Questa geografia della numerosità dei figli ha alla base una combinazione di fattori culturali e economici, accesso ai servizi e composizione della popolazione residente. Al Nord, ad esempio, la presenza di madri con più di tre figli è legata anche alla maggiore incidenza di donne straniere, a un sistema di welfare più strutturato e a un contesto economico più solido. Al Sud, invece, il modello della famiglia estesa e tradizionale continua a prevalere.

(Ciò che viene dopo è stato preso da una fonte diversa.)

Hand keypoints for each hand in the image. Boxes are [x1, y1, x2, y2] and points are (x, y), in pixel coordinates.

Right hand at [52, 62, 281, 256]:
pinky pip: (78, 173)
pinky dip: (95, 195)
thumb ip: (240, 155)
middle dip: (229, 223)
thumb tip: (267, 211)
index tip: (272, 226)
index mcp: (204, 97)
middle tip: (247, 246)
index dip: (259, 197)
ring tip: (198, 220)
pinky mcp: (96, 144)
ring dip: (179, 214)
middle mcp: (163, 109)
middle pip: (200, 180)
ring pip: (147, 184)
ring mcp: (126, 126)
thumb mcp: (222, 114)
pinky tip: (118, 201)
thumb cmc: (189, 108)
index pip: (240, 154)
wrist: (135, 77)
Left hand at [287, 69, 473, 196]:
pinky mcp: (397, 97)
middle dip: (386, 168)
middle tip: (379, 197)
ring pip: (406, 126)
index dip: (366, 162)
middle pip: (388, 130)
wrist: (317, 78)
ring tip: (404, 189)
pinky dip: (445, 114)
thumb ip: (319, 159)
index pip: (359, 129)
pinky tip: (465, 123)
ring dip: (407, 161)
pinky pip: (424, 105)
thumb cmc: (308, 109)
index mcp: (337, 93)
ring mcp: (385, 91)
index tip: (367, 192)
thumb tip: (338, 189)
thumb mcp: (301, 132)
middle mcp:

Tutto ciò mostra quanto il fenomeno in esame sia complesso e quanto sia necessario un approccio integrato: politiche di sostegno alla famiglia dovrebbero andare di pari passo con interventi sul mercato del lavoro, capaci di affrontare le cause della posticipazione delle scelte riproduttive: aumento dell’occupazione femminile (in Italia il tasso di occupazione femminile è di oltre 12 punti inferiore rispetto alla media UE), potenziamento dei servizi alla prima infanzia, miglior bilanciamento tra vita privata e lavoro e dei carichi famigliari tra padri e madri attraverso un uso più equo dei congedi. Sono solo alcune policy di un piano che dovrebbe essere più ampio, sistemico e strutturale, in grado di rispondere alle esigenze e ai desideri di chi vorrebbe avere figli o vorrebbe averne di più (in un recente Report di Fondazione per la Natalità in collaborazione con ISTAT è emerso che quasi il 70% dei giovani intervistati desidererebbe dei figli e di questi l’80% ne vorrebbe due o più). Al tempo stesso, è cruciale valorizzare il contributo demografico delle famiglie immigrate.

Non esistono soluzioni semplici: definire strategie realmente efficaci rappresenta una sfida aperta e decisiva per il futuro del Paese.


* Le opinioni espresse sono da attribuire esclusivamente agli autori e non impegnano in alcun modo l’Istituto di appartenenza. L’articolo è pubblicato in contemporanea su lavoce.info.